Monster Nation

She played with the laptop for a while, collating text reports from the news channel's website with the map's imaging software. When she showed it to him again the Strykers were missing and whole districts of the city had turned red. The Epidemic was spreading, far faster than any infectious disease had a right to. And where did those Strykers go? He couldn't find them anywhere on the map at all. Had they retreated?

The HEMTT started up with a roar and got under way. The driver kept it to a crawl'the cargo unit in back was stuffed full with the survivors so the soldiers had to run alongside carrying all their equipment with them.

The infected seemed to sense that Clark was withdrawing. Congress Park was crawling with them and they stretched out bloody arms to try to grab the truck as it went past. They came out of every street the HEMTT passed, streamed out of half the buildings. The soldiers wanted to aggress on the enemy but Horrocks kept a tight rein on them'fighting would just slow them down. Clark wanted to get back to command and find out what the hell was going on before he committed to another combat effort.

On Colfax somebody had opened up a dumpster and spread trash across half the street. It looked like some of the bags had been torn open by animals. Clark buckled and unbuckled the holster of his sidearm for something to do with his hands.

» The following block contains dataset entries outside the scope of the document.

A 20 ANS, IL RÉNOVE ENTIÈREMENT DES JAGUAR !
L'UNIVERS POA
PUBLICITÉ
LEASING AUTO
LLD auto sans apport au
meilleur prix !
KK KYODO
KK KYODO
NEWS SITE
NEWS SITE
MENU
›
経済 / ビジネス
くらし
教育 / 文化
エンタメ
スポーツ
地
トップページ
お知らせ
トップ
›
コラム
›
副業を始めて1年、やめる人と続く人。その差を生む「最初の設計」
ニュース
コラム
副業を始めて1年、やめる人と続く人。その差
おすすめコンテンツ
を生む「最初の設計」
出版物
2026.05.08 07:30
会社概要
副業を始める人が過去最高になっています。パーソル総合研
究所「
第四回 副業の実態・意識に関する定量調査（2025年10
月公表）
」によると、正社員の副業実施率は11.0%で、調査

The driver took them straight up the Esplanade, crushing the grass and bushes there in the interest of speed. 'Try the AG again,' Clark told the comms specialist and she dutifully dialed the number but got no response. Maybe the Joint Tactical Radio System was down again'it had a bad reputation. As the driver brought them into the school's parking lot Clark leapt down from the cabin before the vehicle had even stopped.

There was no one around.

Nobody guarded the rear entrance. Nobody staffed the motor pool. The big TROJAN SPIRIT II vans on the playing fields were standing vacated and alone. Clark told Horrocks to send two squads into the school and report back at once but he already knew what they would find, and he was pretty sure he knew where the Stryker group went, too.

More red dots on the screen. There was no way to save Denver, Clark realized. It just couldn't be done. There were too many infected, and not enough bullets.

The Pentagon is dispatching troops to help us right now'units of the 82nd Airborne Division, ah, you may have heard of them and also the 10th Mountain Division, they're trained in high altitude work. Whether they can get here in time we don't know' wait, what? No, we'll stay on the air until we're ordered to leave. Well, I don't care, Marty. I don't care, you can go, that's fine. Just leave the camera running. [Denver's 7, Emergency Bulletin 4/4/05]

Nilla wanted to laugh, to whoop for joy at their escape. Except that in her hand the bundle of napkins was already soaking through, a spreading red stain growing in the center of the makeshift bandage.

'Shar,' she said. The girl kept staring straight ahead. The car jounced through a pothole and Nilla's hand flew free. Blood sloshed out of Charles' neck. 'Shar,' she said again. 'Look, we need to get Charles some help now or he's going to die.'

Shar sped up, the mountains falling away on either side, dead and barren desert consuming the view through the windshield. The Toyota screamed with heat prostration and stripped gears. Through the broken window a gritty wind battered Nilla's face and rattled the napkins in her hand. There was glass everywhere but she couldn't spare a hand to brush it away'her free hand was needed just for holding on.

'If he dies'I know you don't want to hear this'but if he dies on us he's going to come back. He's going to come back hungry.'

WELCOME TO DEATH VALLEY. The sign whipped past them, almost too fast to read. Through the rear window Nilla saw nothing but their own plume of dust.